Sur les conclusions à fin d'annulation :

4. L'accusé de réception du recours administratif préalable obligatoire adressé par la commission de recours contre les décisions de refus de visa d'entrée en France indique : " En l'absence d'une réponse expresse de la commission dans un délai de deux mois à compter de la date de réception du recours mentionnée ci-dessus, le recours est réputé rejeté pour les mêmes motifs que ceux de la décision contestée (CAA de Nantes, 17 novembre 2020, n°20NT00588). ". Les trois décisions consulaires du 16 mai 2022 se bornent toutefois à indiquer que " je vous informe que j'ai refusé de vous délivrer le visa que vous sollicitez. / Cependant, au vu des éléments contenus à l'appui de votre demande, il vous appartiendra de déposer une demande pour regroupement familial "

5. Il ressort des termes mêmes des décisions de l'autorité consulaire, cités au point 3, que celle-ci n'a assorti ses trois décisions de refus d'aucun motif. Par suite, la décision implicite de la commission de recours, qui s'y est substituée, et alors que Mme F D a été avertie au préalable par cette commission d'une appropriation des motifs consulaires en cas de rejet implicite de sa demande, n'est assortie d'aucun motif de refus. Ainsi, en se bornant à indiquer à la requérante de déposer une demande de regroupement familial, alors qu'il ressort des pièces du dossier qu'à la date de dépôt des demandes de visas de long séjour en qualité de visiteurs, le mari de Mme F D n'en remplissait pas la condition de durée de séjour en France et que la requérante avait produit les justificatifs nécessaires à l'appui de ses demandes de visas, la commission de recours contre les décisions de refus de visa d'entrée en France a entaché sa décision d'un défaut d'examen.

6. Il résulte de ce qui précède, sans qu'il soit besoin d'examiner les autres moyens de la requête, que Mme F D est fondée à demander l'annulation de la décision attaquée.

Sur les conclusions à fin d'injonction et d'astreinte :

7. Eu égard à ses motifs, le présent jugement implique nécessairement qu'il soit enjoint au ministre de l'intérieur et des outre-mer de faire délivrer les visas de long séjour sollicités dans un délai de deux mois à compter de la notification du jugement.
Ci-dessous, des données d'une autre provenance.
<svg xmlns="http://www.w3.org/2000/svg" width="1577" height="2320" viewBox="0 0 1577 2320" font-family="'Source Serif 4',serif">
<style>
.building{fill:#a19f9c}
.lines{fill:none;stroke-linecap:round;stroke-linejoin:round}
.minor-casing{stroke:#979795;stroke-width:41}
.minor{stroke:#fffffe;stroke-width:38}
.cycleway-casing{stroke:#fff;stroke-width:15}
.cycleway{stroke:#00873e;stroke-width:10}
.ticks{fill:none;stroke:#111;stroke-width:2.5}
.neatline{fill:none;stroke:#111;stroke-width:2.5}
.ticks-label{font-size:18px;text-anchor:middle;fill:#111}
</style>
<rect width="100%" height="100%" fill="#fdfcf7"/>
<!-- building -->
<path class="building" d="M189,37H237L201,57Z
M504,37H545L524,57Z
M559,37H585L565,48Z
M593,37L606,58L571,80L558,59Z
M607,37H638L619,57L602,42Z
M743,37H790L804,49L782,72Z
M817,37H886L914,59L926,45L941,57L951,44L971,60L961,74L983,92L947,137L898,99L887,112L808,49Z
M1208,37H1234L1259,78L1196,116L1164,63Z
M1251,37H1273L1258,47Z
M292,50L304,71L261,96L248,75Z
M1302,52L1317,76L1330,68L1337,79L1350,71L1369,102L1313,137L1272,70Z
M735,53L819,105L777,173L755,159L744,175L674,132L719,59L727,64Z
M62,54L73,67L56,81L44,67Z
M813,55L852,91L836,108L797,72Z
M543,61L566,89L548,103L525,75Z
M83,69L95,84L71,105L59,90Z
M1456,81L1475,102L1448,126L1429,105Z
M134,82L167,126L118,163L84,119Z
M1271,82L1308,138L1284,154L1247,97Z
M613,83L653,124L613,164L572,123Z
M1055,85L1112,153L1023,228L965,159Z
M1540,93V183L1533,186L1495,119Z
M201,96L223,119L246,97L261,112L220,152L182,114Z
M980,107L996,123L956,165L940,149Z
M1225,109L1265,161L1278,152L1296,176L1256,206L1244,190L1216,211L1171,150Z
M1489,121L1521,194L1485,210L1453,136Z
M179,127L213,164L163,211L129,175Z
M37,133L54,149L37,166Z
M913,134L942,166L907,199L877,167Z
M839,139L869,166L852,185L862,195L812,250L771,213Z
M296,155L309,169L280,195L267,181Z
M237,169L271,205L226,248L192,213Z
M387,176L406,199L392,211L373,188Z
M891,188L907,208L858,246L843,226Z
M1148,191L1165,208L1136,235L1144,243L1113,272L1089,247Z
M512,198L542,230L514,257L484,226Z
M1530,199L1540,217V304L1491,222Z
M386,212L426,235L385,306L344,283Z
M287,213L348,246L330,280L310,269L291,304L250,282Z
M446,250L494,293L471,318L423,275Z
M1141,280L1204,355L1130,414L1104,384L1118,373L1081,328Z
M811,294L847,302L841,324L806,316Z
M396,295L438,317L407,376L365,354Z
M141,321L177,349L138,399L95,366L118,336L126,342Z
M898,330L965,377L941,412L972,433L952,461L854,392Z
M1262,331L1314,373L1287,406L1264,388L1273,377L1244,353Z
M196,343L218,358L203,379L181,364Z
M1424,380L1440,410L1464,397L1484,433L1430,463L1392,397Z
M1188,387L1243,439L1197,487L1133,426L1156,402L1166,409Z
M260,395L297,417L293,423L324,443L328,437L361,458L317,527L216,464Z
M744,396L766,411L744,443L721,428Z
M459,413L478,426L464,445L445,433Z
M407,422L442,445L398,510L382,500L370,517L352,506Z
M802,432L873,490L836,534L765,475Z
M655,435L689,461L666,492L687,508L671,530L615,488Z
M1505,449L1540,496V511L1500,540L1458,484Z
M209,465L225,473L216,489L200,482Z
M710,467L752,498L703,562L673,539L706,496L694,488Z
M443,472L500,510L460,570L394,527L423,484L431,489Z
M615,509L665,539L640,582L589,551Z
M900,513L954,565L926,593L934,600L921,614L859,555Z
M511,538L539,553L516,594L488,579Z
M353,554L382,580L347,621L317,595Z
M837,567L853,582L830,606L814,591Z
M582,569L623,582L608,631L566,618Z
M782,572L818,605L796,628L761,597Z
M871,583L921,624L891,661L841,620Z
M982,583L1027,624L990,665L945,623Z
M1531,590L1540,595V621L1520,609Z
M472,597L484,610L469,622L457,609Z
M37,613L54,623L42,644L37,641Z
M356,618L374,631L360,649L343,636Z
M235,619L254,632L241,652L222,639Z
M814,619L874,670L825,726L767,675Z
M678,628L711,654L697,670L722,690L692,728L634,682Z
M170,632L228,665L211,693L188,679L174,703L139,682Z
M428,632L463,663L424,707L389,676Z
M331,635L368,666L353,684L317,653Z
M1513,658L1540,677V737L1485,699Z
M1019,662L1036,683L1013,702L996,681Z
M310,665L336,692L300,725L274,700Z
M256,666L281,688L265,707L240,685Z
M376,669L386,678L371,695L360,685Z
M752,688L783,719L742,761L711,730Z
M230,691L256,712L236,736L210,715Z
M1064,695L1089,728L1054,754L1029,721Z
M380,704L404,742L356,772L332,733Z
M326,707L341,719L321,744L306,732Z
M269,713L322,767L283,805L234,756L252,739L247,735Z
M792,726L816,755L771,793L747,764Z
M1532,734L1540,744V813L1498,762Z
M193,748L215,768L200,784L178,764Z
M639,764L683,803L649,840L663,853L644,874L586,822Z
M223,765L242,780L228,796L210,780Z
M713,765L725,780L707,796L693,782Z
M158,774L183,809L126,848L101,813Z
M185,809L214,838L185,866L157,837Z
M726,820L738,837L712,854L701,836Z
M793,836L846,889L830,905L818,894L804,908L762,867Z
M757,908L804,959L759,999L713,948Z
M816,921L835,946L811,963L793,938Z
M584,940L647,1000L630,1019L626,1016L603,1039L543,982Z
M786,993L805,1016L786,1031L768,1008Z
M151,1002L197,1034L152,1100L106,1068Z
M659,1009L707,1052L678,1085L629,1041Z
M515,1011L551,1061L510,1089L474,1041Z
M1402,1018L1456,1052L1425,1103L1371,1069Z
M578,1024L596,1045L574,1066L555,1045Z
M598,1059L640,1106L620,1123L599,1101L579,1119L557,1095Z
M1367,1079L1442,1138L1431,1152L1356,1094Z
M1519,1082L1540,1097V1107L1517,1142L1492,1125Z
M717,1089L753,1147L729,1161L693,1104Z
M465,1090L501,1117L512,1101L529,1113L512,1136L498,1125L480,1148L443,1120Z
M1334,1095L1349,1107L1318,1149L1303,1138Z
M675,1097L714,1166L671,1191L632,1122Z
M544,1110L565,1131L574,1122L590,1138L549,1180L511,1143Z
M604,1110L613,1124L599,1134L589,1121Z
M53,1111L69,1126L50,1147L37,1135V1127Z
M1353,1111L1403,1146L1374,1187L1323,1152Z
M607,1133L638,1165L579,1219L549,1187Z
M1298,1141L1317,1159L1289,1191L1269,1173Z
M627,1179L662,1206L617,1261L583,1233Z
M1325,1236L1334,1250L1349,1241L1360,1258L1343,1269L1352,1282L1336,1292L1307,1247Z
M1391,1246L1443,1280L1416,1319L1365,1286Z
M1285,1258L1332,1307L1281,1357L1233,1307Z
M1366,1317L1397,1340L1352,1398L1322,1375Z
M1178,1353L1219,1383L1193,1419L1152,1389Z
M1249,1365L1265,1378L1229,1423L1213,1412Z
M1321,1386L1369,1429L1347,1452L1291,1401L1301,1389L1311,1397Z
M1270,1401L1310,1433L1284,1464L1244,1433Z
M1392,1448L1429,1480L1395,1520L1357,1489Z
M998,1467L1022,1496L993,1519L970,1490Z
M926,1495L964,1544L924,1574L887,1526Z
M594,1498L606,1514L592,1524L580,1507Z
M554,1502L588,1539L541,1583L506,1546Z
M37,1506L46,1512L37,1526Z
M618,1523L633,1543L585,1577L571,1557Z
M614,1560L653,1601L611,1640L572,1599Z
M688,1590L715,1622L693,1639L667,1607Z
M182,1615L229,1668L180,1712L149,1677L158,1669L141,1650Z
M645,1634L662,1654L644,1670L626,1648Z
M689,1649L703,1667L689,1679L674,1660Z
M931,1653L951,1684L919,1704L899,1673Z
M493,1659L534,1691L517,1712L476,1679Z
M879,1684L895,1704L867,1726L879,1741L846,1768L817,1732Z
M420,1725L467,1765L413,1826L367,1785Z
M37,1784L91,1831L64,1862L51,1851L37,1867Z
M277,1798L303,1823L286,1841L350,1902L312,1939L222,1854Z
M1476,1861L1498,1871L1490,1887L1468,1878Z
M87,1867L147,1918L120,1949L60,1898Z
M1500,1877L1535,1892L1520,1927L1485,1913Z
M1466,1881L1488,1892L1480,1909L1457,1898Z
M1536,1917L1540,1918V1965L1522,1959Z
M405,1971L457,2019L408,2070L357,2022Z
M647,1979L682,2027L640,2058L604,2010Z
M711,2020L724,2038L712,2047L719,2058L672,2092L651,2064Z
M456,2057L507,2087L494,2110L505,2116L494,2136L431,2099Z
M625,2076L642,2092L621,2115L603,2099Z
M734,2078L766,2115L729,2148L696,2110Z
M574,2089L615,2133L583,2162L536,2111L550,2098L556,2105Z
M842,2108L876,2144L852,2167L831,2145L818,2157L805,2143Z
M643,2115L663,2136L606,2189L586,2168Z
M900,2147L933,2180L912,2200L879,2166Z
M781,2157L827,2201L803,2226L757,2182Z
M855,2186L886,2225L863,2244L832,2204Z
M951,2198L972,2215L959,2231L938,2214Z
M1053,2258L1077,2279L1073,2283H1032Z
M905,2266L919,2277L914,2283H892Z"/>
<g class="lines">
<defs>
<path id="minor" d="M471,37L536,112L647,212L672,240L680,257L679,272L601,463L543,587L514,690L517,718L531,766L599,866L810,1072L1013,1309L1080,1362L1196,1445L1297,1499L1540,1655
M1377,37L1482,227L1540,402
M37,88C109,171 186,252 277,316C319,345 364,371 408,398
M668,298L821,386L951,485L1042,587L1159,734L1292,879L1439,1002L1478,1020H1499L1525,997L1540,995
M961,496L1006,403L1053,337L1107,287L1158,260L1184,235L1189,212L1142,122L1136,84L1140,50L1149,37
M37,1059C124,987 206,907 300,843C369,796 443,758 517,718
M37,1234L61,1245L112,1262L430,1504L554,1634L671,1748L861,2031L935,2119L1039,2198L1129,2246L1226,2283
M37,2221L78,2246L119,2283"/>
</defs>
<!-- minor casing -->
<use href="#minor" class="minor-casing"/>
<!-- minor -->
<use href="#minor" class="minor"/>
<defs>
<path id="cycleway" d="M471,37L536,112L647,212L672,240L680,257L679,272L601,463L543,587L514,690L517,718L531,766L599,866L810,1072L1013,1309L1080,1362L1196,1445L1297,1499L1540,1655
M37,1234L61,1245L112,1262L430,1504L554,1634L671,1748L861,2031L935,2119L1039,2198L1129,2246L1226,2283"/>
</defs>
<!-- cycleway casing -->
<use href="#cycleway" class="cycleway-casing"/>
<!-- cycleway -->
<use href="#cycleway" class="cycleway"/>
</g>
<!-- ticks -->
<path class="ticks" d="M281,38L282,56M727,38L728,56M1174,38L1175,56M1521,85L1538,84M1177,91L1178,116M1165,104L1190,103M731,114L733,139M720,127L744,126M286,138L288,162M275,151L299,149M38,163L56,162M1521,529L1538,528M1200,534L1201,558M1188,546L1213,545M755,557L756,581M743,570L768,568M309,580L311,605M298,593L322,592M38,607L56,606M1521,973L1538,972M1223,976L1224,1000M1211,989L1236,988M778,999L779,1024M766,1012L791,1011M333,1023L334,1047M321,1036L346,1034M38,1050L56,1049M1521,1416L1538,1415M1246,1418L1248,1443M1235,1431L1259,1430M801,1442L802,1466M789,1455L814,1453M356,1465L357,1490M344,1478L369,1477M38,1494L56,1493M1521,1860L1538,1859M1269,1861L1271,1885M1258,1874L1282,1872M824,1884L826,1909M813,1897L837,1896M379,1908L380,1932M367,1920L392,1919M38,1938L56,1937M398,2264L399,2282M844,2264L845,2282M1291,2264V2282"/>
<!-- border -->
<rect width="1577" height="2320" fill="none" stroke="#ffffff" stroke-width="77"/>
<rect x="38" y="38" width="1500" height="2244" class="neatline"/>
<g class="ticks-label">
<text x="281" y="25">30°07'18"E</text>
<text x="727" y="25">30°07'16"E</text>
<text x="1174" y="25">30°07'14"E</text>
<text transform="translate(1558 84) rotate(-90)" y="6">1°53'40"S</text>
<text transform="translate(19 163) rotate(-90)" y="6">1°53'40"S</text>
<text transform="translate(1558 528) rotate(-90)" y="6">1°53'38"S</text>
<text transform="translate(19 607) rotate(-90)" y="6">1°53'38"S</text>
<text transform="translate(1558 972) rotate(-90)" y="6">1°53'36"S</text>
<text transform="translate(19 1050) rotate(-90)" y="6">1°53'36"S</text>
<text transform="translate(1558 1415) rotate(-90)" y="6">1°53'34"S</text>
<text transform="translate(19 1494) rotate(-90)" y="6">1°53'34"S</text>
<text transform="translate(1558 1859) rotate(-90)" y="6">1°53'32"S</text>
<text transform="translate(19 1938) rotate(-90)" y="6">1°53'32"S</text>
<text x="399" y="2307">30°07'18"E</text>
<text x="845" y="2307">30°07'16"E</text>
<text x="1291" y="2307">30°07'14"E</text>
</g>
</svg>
Il n'y a pas lieu d'assortir cette injonction d'une astreinte.

Sur les frais liés au litige :

8. Il y a lieu, dans les circonstances de l'espèce, de mettre à la charge de l'Etat le versement à Mme F D d'une somme de 1 200 euros sur le fondement des dispositions de l'article L. 761-1 du code de justice administrative.

D E C I D E :

Article 1er : La décision implicite de la commission de recours contre les décisions de refus de visa d'entrée en France née le 20 septembre 2022 est annulée.

Article 2 : Il est enjoint au ministre de l'intérieur et des outre-mer de faire délivrer à Mme B F D et aux enfants A D et C E D les visas de long séjour sollicités dans un délai de deux mois à compter de la notification du présent jugement.

Article 3 : L'Etat versera à Mme F D la somme de 1 200 (mille deux cents) euros en application des dispositions de l'article L. 761-1 du code de justice administrative.

Article 4 : Le surplus des conclusions de la requête est rejeté.

Article 5 : Le présent jugement sera notifié à Mme B F D et au ministre de l'intérieur et des outre-mer.

Délibéré après l'audience du 22 mai 2023, à laquelle siégeaient :

Mme Allio-Rousseau, présidente,

Mme André, première conseillère,

Mme Heng, conseillère.

Rendu public par mise à disposition au greffe le 19 juin 2023.

La rapporteure,

H. HENG

La greffière

La présidente,

M.-P. ALLIO-ROUSSEAU

S. JEGO

La République mande et ordonne au ministre de l'intérieur et des outre-mer en ce qui le concerne ou à tous commissaires de justice à ce requis en ce qui concerne les voies de droit commun contre les parties privées, de pourvoir à l'exécution de la présente décision.